- From: Michael Hopwood <michael@editeur.org>
- Date: Tue, 19 Feb 2013 13:32:08 +0000
- To: "Dawson, Laura" <Laura.Dawson@bowker.com>, Martin Hepp <martin.hepp@ebusiness-unibw.org>
- CC: Thad Guidry <thadguidry@gmail.com>, Richard Wallis <richard.wallis@oclc.org>, Web Schemas TF <public-vocabs@w3.org>, "Gregg Kellogg" <gregg@greggkellogg.net>
Hmmm. I've followed this fascinating thread at a distance but I thought it's a reasonable point to chime in; it's not so much the edge cases, it's that in this context, everything is an edge case. In all the relevant ontologies and schemas I've dealt with, there simply is no fundamental difference; for example, Sir John Falstaff has an ISNI, although he's fictional; he's also a literary pseudonym of James White... The reason for this is that in data, you don't describe actual people (maybe FOAF or VCARD are exceptions), you describe public identities.
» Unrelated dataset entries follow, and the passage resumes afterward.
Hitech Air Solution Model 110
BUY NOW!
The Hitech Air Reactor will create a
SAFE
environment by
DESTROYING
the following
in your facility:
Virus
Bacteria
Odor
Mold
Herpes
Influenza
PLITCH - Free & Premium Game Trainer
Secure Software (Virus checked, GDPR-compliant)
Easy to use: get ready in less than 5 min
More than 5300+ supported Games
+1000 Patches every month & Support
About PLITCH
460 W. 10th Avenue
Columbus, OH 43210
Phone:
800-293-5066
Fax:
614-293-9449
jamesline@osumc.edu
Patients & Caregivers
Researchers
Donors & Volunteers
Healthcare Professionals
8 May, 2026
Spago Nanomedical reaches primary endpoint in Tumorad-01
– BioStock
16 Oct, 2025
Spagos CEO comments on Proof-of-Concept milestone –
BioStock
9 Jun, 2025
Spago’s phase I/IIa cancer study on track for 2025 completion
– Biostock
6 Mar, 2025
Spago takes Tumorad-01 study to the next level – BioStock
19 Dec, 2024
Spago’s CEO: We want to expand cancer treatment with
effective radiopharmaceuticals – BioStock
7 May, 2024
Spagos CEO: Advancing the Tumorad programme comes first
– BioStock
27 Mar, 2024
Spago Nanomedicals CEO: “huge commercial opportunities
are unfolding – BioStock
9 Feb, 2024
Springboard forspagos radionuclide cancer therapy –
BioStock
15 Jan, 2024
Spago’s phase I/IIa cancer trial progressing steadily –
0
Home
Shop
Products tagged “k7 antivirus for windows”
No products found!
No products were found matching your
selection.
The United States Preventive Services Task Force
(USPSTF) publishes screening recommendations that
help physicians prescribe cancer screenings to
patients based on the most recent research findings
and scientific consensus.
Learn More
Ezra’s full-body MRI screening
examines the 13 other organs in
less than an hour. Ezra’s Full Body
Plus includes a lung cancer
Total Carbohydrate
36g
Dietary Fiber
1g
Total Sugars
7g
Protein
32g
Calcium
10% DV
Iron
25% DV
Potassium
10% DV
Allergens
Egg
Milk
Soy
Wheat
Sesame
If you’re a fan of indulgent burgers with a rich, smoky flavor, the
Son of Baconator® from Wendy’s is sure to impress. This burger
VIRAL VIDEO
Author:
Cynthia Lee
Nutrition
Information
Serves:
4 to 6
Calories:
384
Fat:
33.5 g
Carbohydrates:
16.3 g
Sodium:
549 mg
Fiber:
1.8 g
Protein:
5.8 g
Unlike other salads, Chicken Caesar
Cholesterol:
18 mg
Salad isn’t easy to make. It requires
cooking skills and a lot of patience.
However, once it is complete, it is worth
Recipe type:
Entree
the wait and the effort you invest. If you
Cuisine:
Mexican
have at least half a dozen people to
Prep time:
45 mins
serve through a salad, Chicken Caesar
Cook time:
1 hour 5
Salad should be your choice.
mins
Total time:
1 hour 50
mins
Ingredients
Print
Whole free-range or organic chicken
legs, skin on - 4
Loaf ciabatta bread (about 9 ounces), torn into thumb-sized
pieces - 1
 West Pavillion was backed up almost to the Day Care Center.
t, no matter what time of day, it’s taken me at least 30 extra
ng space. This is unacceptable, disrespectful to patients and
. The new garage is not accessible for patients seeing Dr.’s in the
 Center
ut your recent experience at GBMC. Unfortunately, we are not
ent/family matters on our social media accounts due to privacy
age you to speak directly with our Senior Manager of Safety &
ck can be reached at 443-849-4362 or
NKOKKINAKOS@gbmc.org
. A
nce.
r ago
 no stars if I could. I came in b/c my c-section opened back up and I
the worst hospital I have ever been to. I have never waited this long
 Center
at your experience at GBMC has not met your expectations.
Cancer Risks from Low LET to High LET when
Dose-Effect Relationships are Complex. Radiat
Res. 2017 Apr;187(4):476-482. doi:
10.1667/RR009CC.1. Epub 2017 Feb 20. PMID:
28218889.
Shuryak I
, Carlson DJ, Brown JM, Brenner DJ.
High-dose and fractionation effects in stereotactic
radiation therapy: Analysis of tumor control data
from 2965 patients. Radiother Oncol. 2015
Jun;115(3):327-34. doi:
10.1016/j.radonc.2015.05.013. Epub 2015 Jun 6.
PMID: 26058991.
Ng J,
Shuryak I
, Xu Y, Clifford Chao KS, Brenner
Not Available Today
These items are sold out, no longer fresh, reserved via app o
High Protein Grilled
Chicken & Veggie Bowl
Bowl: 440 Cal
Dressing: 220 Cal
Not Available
You can only tell the real ones from the fictional from their relationships; their properties are the same. -----Original Message----- From: Dawson, Laura [mailto:Laura.Dawson@bowker.com] Sent: 19 February 2013 12:50 To: Martin Hepp Cc: Thad Guidry; Richard Wallis; Web Schemas TF; Gregg Kellogg Subject: Re: FictionalThing proposal added to Web Schemas wiki There are many edge cases, but I think there are enough straightforward cases to warrant the attempt.